Perhaps it was Ann Coulter’s smack-down of college Libertarians that made the difference?

Julie Ershadi of Bryn Mawr College has the story:

How many libertarian rock stars does it take to make a roomful of economics and political science majors get up and dance?

Not a single one, as it turns out.

Dorian Electra Fridkin Gomberg, the keynote performer at this year’s International Students For Liberty Conference (ISFLC), said, “I don’t call myself a libertarian at all anymore, that’s just what other people call me for convenience.”

With somewhere around 1,300 free-market enthusiasts turned out for the conference, the singer and songwriter had a full house as audience on Saturday night. A small crowd got up to dance during the performance of Fast Cash, one of her most recent songs with a video on YouTube.

“That was unprecedented fun,” Dorian Electra said. “I could live off that feeling of everybody just losing it and going crazy.”

The 20-year-old junior at Shimer College and her team have produced her songs and accompanying videos under the patronage of various fellowships, awards, and internships, including a 2012 internship with production company Emergent Order and a 2009-2010 fellowship with Students For Liberty, the host organization of last weekend’s conference.

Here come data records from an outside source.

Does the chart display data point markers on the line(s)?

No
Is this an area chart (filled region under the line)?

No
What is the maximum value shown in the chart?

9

Emergent Order is also behind the production of a pair of videos that portray early 20th-Century economists Friedrich A. Hayek and John M. Keynes rapping the tenets of their respective conflicting theories. Together, the “Keynes vs. Hayek” videos have been viewed 6.3 million times since they first appeared on YouTube in 2010 and 2011.

Both Dorian Electra and Emergent Order seek to educate with the work they do.

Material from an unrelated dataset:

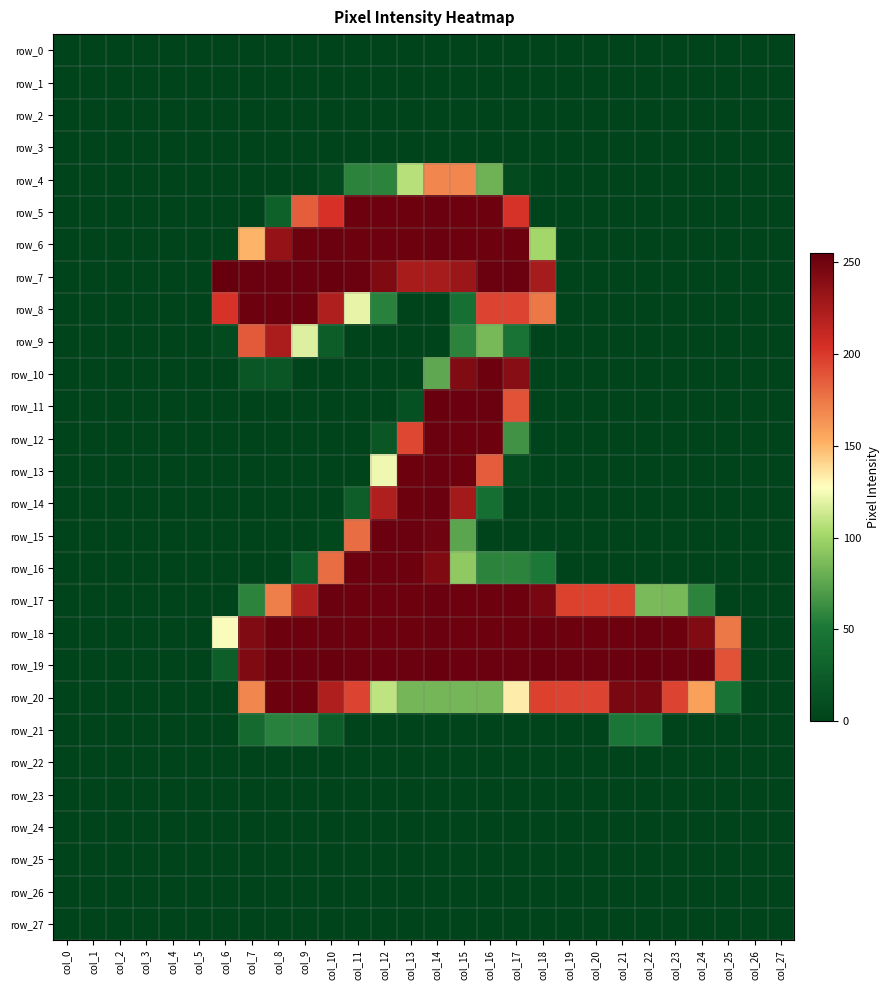

What value does the row_7 series have at col_9, to the nearest 5?

255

Dorian Electra loves hearing about students and teachers who have used her videos in their classroom, she said.

When asked at the Students For Liberty conference her reason for making her videos, she said, “Definitely turning people on to the ideas.”

With 1,344 YouTube subscribers and 362,491 views on her videos, Dorian Electra maintains something of a following, though it can’t be determined whether her fans are after the ideas, the music, or both.

“It is fun to occupy this weird space of feeling like a rock star, but the only reason I’m rock star is this venue, in this small world of libertarians,” she said.

I think Friedrich Hayek is heartbroken.